DIRECTIONS FOR THIS TASK - When "pixels" occurs in a line of the material, copy that line.

GIVEN DATA -

/---

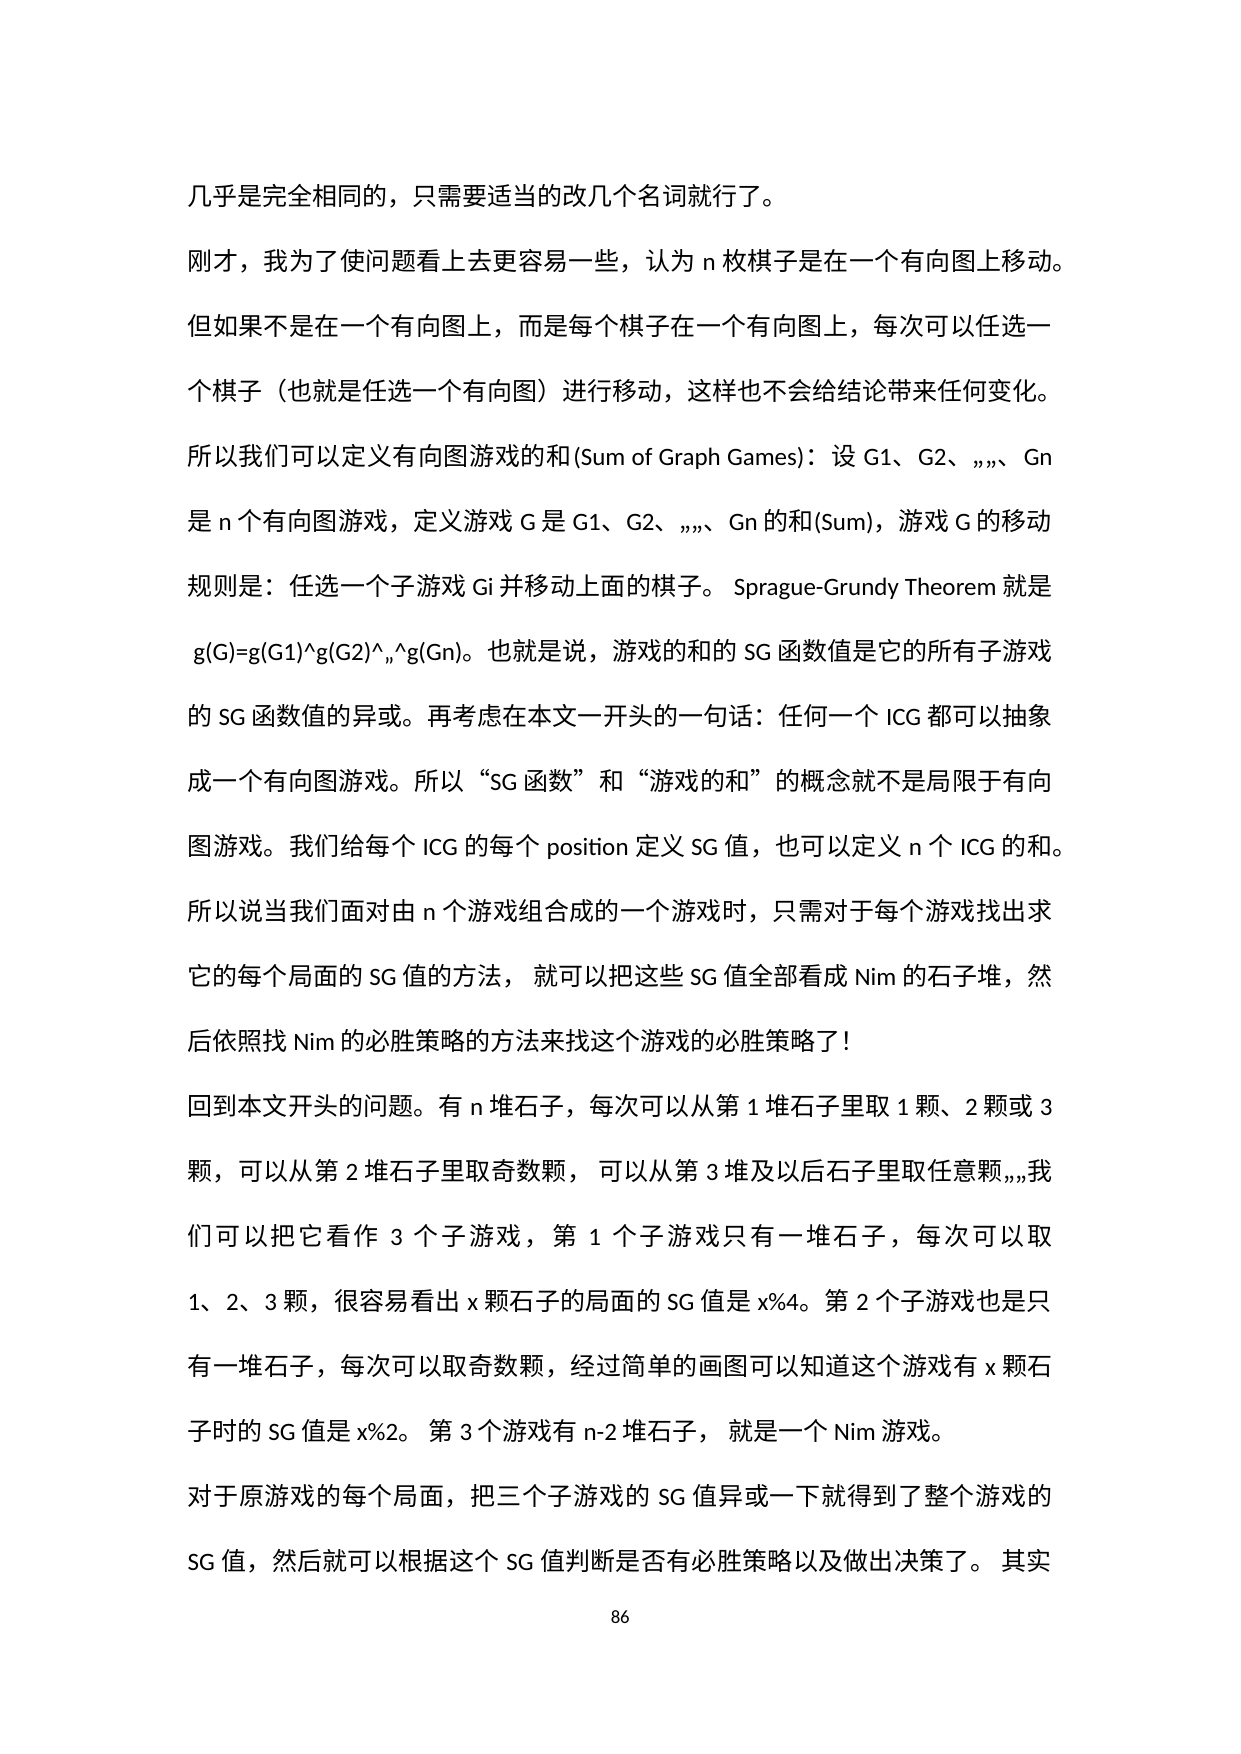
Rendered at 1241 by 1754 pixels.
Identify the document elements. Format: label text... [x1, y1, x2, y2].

\---
/---

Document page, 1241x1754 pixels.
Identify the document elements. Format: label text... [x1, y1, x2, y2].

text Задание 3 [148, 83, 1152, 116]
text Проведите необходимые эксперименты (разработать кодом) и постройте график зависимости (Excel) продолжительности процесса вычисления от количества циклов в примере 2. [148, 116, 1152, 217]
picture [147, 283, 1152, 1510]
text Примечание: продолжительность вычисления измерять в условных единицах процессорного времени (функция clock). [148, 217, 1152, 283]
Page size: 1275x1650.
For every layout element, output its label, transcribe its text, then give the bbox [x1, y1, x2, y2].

\---

RESPONSE TO THE TASK -
Rendered at 1241 by 1754 pixels.
Document page, 1241x1754 pixels.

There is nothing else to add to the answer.